For the past 5 years, I have been driven by my dream of a successful career in the magazine industry. I majored in communications, and minored in business, to learn the basics for both editorial and publishing. My summers were spent interning. The summer before my senior year of college, I had an opportunity to work in London. Instead, I interned in New York, one more time, to be certain that I wanted to work in editorial, as opposed to advertising. Within a month of graduating, I had moved to the city and was working as an assistant editor. I loved my job; it was everything I had been working towards.


Then my eating disorder took over, and everything I had been working for came crashing down. I resigned from my job to focus on my health. Now, back from residential treatment, I'm floating. Many of my dreams are the same, but the path I will have to take to reach them is very different. My tendency to live in the future made changes in the present devastating.
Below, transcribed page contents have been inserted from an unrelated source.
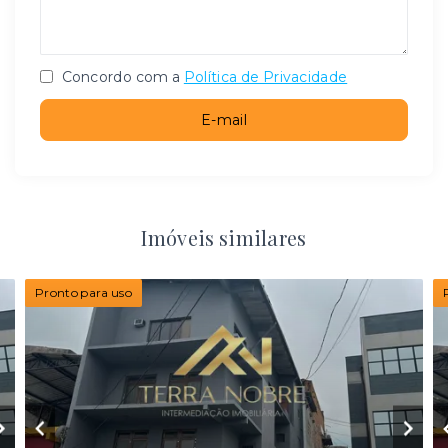
Concordo com a
Política de Privacidade
E-mail
Imóveis similares
Pronto para uso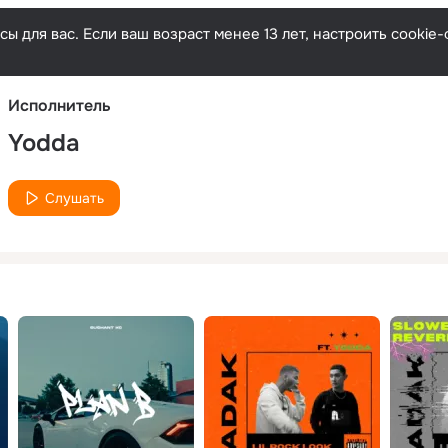
Русски
ы для вас. Если ваш возраст менее 13 лет, настроить cooki
Исполнитель
Yodda
Слушать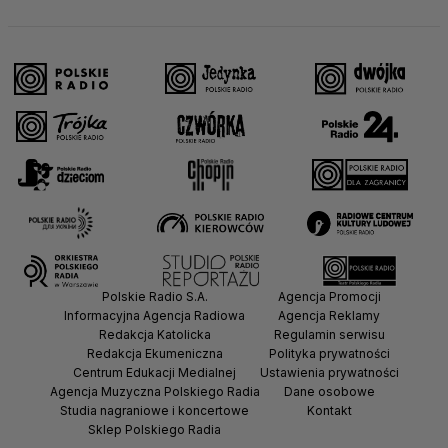
Polskie Radio S.A.
Agencja Promocji
Informacyjna Agencja Radiowa
Agencja Reklamy
Redakcja Katolicka
Regulamin serwisu
Redakcja Ekumeniczna
Polityka prywatności
Centrum Edukacji Medialnej
Ustawienia prywatności
Agencja Muzyczna Polskiego Radia
Dane osobowe
Studia nagraniowe i koncertowe
Kontakt
Sklep Polskiego Radia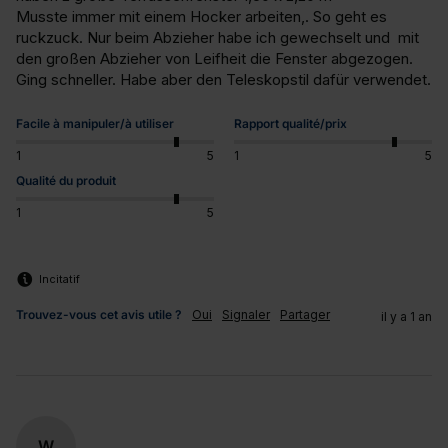
Musste immer mit einem Hocker arbeiten,. So geht es 
ruckzuck. Nur beim Abzieher habe ich gewechselt und  mit 
den großen Abzieher von Leifheit die Fenster abgezogen. 
Ging schneller. Habe aber den Teleskopstil dafür verwendet.
Facile à manipuler/à utiliser
Rapport qualité/prix
1
5
1
5
Qualité du produit
1
5
Incitatif
Trouvez-vous cet avis utile ?
Oui
Signaler
Partager
il y a 1 an
W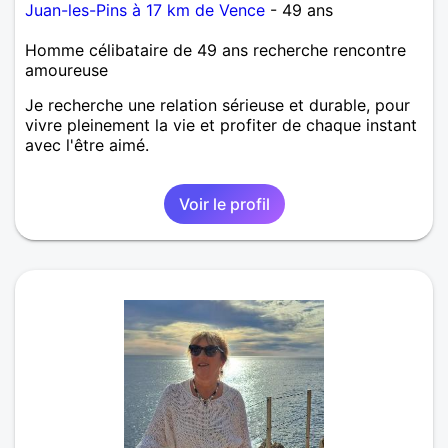
Juan-les-Pins à 17 km de Vence
- 49 ans
Homme célibataire de 49 ans recherche rencontre
amoureuse
Je recherche une relation sérieuse et durable, pour
vivre pleinement la vie et profiter de chaque instant
avec l'être aimé.
Voir le profil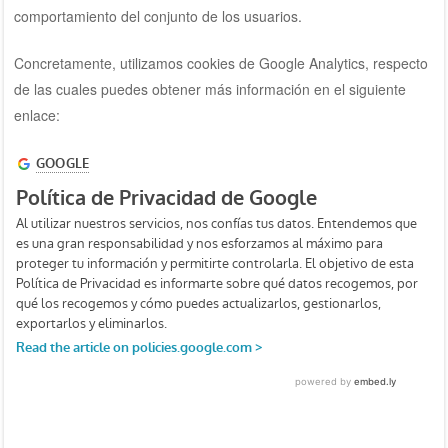
comportamiento del conjunto de los usuarios.
Concretamente, utilizamos cookies de Google Analytics, respecto
de las cuales puedes obtener más información en el siguiente
enlace: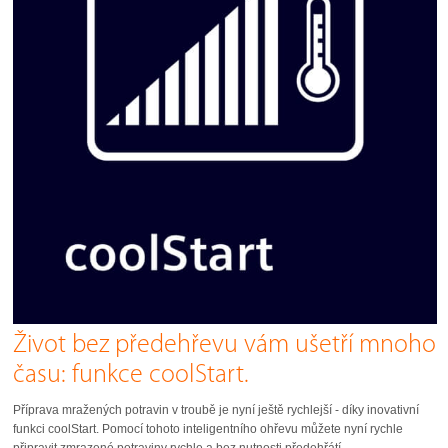
Život bez předehřevu vám ušetří mnoho
času: funkce coolStart.
Příprava mražených potravin v troubě je nyní ještě rychlejší - díky inovativní
funkci coolStart. Pomocí tohoto inteligentního ohřevu můžete nyní rychle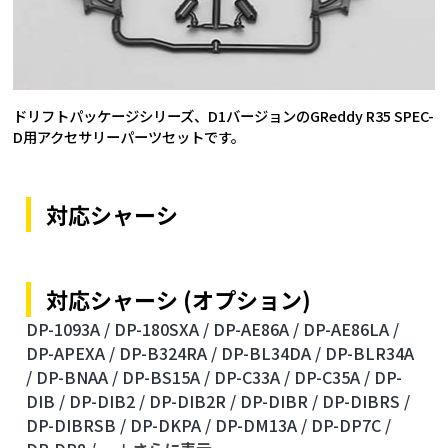
ドリフトパッケージシリーズ、D1バージョンのGReddy R35 SPEC-
D用アクセサリーパーツセットです。
対応シャーシ
対応シャーシ (オプション)
DP-1093A /
DP-180SXA /
DP-AE86A /
DP-AE86LA /
DP-APEXA /
DP-B324RA /
DP-BL34DA /
DP-BLR34A
/
DP-BNAA /
DP-BS15A /
DP-C33A /
DP-C35A /
DP-
DIB /
DP-DIB2 /
DP-DIB2R /
DP-DIBR /
DP-DIBRS /
DP-DIBRSB /
DP-DKPA /
DP-DM13A /
DP-DP7C /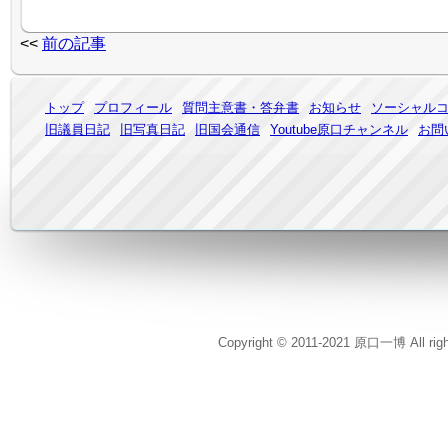
<<
前の記事
トップ
プロフィール
質問主意書・答弁書
お知らせ
ソーシャル
旧議員日記
旧写真日記
旧国会通信
Youtube原口チャンネル
お問
Copyright © 2011-2021 原口一博 All rig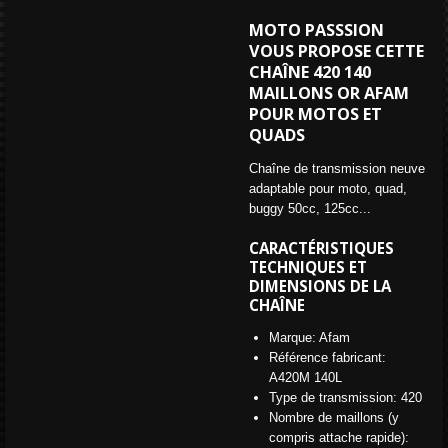
MOTO PASSSION
VOUS PROPOSE CETTE
CHAÎNE 420 140
MAILLONS OR AFAM
POUR MOTOS ET
QUADS
Chaîne de transmission neuve
adaptable pour moto, quad,
buggy 50cc, 125cc...
CARACTÉRISTIQUES
TECHNIQUES ET
DIMENSIONS DE LA
CHAÎNE
Marque: Afam
Référence fabricant:
A420M 140L
Type de transmission: 420
Nombre de maillons (y
compris attache rapide):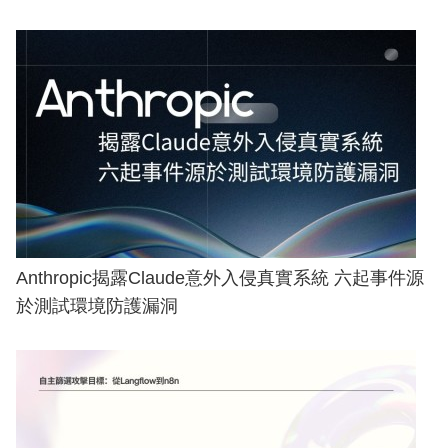
Anthropic揭露Claude意外入侵真實系統 六起事件源
於測試環境防護漏洞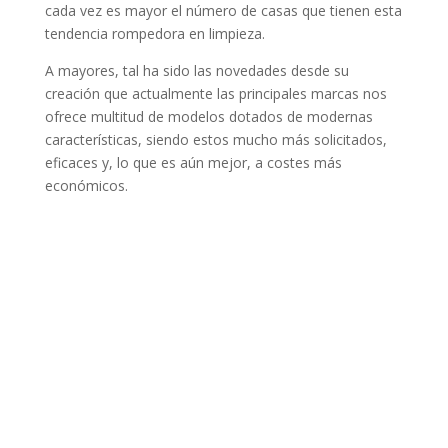
cada vez es mayor el número de casas que tienen esta
tendencia rompedora en limpieza.
A mayores, tal ha sido las novedades desde su
creación que actualmente las principales marcas nos
ofrece multitud de modelos dotados de modernas
características, siendo estos mucho más solicitados,
eficaces y, lo que es aún mejor, a costes más
económicos.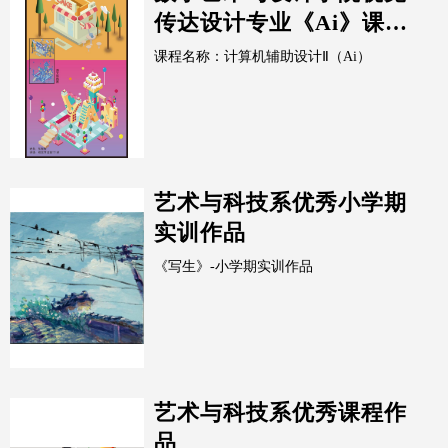
传达设计专业《Ai》课程
阶段性作业展示
课程名称：计算机辅助设计Ⅱ（Ai）
艺术与科技系优秀小学期
实训作品
《写生》-小学期实训作品
艺术与科技系优秀课程作
品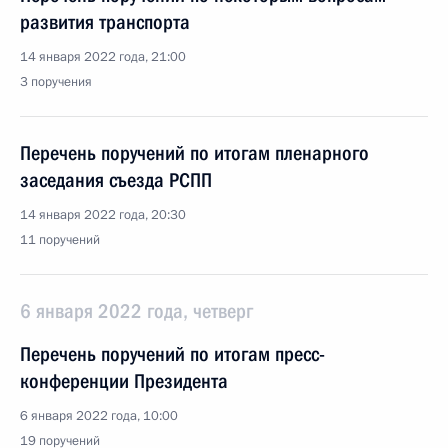
развития транспорта
14 января 2022 года, 21:00
3 поручения
Перечень поручений по итогам пленарного
заседания съезда РСПП
14 января 2022 года, 20:30
11 поручений
6 января 2022 года, четверг
Перечень поручений по итогам пресс-
конференции Президента
6 января 2022 года, 10:00
19 поручений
My future shattered, and my future was the purpose of my present. But, treatment taught me to balance my dreams with my reality. I still need a purpose, but I try to look at unexpected changes as detours, instead of road blocks. Every day, I am doing everything I can to pull myself out of a depression by finding something to reach toward. What I'm reaching for today might change tomorrow, but what matters is that, whatever the goal, it's propelling me towards tomorrow.

Sunday, March 1, 2009

i am not a number

Since the day I learned to count, numbers told me how good or bad of a person I was. A 99 percent on a test meant I was one percent less than perfect. Anything below a 4.0 GPA meant I was not as smart as I should be. If the scale showed more than 100 pounds, I was fatter than I should be. There were no shades of grey when it came to evaluating myself--only perfect and imperfect. And I was rarely perfect. If I did reach an ideal number, there was always a new perfect. A 4.0 GPA one semester wasn't good enough, because my cumulative GPA was only 3.8. A 100 on a test was not enough if I missed the extra credit. Or, if there was no extra credit, it only made me a good person that day, not the next. When I reached 100 pounds, all of a sudden only double-digit weights were acceptable.

I don't think I'm completely to blame for my obsession with numbers. For the most part, children are taught that high grades are good, and low grades are bad; that high amounts of fat and calories are bad, and low-fat or low-calorie is good. I learned that above a 1400 on my SATs would give me a shot at the ivy leagues, and that a 1390 meant I just wasn't good enough. (Even my 1460 wasn't good enough for me; it wasn't a 1600). Popular culture has taught me that smaller numbers in some areas of my life, and larger numbers in others, are the key to happiness. Lose 10 pounds. Earn 1 million dollars. Be a size 0. Lower your cholesterol, raise your credit score, then you can be happy.

Not anymore. I will no longer be a slave to numbers. I will be happy with less than perfect. Today, my mission is not to be the right weight, it's to accept who I am with all of my imperfections. There will always be room for improvement, and there is nothing wrong with striving to be better. But, I've realized that there is no such thing as perfect in an imperfect world. And, if there was, I wouldn't want to be it.